Records for processing Start Marker

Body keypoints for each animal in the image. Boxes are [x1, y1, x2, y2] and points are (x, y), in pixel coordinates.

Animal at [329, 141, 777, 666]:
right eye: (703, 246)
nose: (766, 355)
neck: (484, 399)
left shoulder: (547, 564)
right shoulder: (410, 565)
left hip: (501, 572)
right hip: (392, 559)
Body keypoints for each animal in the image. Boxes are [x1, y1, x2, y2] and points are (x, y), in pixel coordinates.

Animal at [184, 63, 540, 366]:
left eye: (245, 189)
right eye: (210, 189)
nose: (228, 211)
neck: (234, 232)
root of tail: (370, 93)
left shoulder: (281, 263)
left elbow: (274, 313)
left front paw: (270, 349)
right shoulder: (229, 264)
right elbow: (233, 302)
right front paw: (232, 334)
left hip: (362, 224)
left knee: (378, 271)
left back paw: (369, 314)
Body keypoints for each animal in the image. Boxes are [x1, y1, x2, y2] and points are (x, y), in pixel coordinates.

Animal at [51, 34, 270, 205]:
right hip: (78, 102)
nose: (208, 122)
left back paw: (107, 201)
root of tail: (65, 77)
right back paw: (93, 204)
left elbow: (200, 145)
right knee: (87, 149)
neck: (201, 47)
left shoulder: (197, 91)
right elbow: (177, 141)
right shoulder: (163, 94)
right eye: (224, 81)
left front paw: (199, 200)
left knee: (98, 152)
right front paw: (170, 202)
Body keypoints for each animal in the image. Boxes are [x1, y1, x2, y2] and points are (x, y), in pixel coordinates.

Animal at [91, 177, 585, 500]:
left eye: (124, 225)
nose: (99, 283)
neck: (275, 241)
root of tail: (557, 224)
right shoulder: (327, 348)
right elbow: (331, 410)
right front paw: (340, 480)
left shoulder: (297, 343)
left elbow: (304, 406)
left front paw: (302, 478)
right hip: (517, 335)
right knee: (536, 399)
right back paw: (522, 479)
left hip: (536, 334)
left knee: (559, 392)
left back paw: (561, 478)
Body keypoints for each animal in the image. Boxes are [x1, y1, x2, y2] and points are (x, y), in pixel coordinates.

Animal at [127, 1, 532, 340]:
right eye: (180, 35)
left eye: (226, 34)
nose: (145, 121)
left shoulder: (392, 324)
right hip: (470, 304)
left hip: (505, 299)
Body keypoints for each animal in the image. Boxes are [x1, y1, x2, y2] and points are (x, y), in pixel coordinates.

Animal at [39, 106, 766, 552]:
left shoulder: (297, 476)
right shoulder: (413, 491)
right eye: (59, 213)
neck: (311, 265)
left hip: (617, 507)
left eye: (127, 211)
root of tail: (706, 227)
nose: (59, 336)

Records for processing End Marker
Records for processing Start Marker

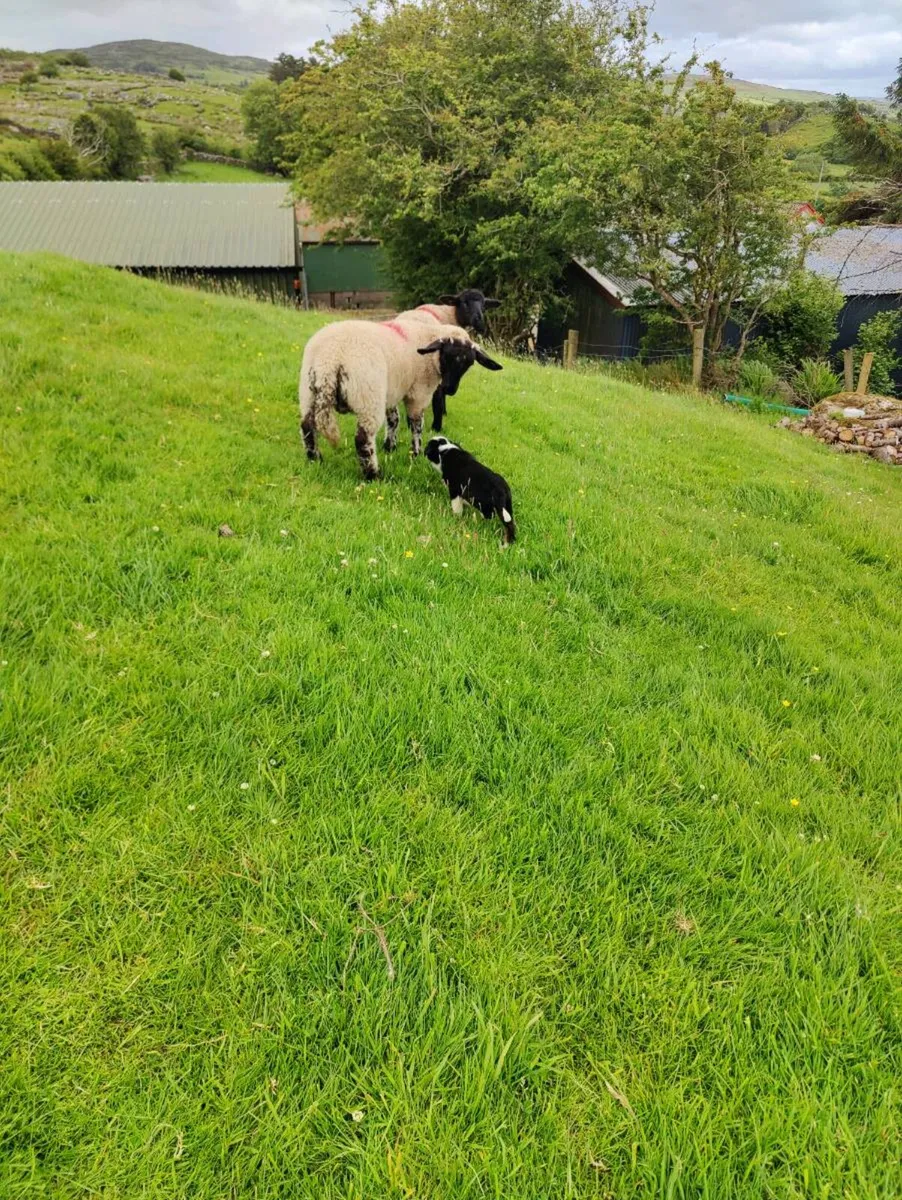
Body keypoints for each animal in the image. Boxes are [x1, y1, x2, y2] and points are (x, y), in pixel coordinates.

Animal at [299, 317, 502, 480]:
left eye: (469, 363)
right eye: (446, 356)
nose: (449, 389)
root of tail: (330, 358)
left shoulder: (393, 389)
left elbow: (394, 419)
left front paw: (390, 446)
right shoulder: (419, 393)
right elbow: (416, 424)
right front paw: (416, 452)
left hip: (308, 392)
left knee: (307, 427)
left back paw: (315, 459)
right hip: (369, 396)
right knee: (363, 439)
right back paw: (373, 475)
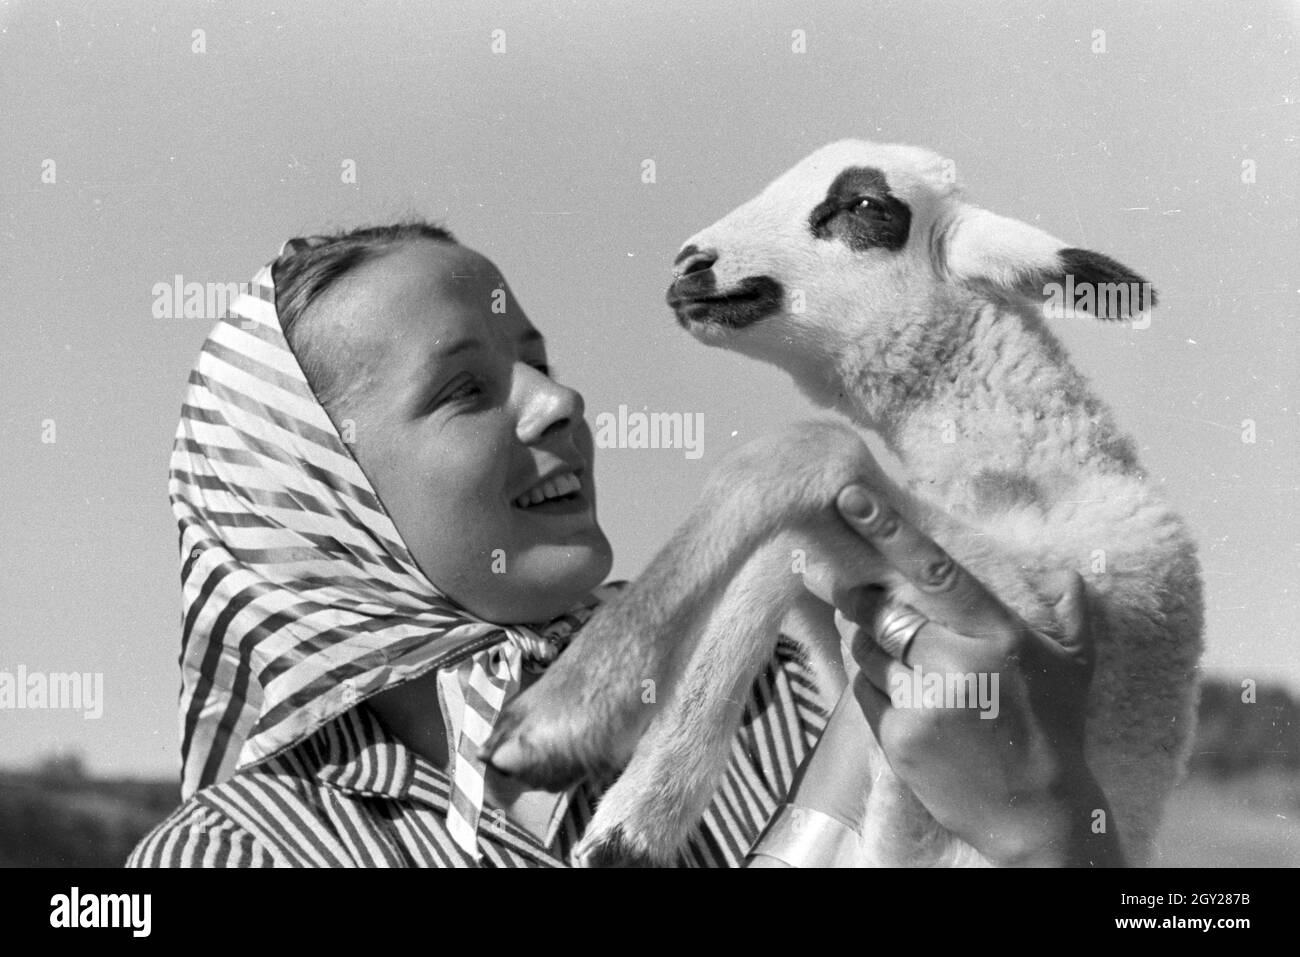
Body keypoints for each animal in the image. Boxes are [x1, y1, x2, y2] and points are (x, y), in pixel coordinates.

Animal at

Records for processing End Marker
Records for processing Start Marker

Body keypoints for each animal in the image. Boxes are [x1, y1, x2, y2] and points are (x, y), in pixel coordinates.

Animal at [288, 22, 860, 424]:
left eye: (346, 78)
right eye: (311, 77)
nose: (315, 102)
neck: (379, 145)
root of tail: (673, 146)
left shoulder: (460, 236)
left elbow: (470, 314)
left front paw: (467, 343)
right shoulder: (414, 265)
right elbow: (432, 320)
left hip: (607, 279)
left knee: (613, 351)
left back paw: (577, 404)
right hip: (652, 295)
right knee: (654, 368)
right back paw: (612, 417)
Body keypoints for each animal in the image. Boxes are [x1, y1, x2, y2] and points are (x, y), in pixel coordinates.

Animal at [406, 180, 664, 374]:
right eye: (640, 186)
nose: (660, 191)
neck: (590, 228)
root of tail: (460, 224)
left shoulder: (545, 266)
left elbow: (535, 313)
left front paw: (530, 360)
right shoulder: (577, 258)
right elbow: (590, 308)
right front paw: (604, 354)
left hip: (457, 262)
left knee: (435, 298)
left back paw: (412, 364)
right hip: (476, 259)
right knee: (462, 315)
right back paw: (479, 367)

Records for processing End Marker

■ To do: Nothing but the lines above from the one containing "right back paw: (522, 479)" through the one containing "right eye: (180, 35)" should appear in the answer, each repeated exactly.

■ Response box:
right back paw: (522, 479)
left hip: (536, 334)
left knee: (559, 392)
left back paw: (561, 478)
Body keypoints for each animal in the image. Boxes are [x1, y1, x2, y2] and points are (x, y), in pixel coordinates.

Animal at [127, 1, 532, 340]:
right eye: (180, 35)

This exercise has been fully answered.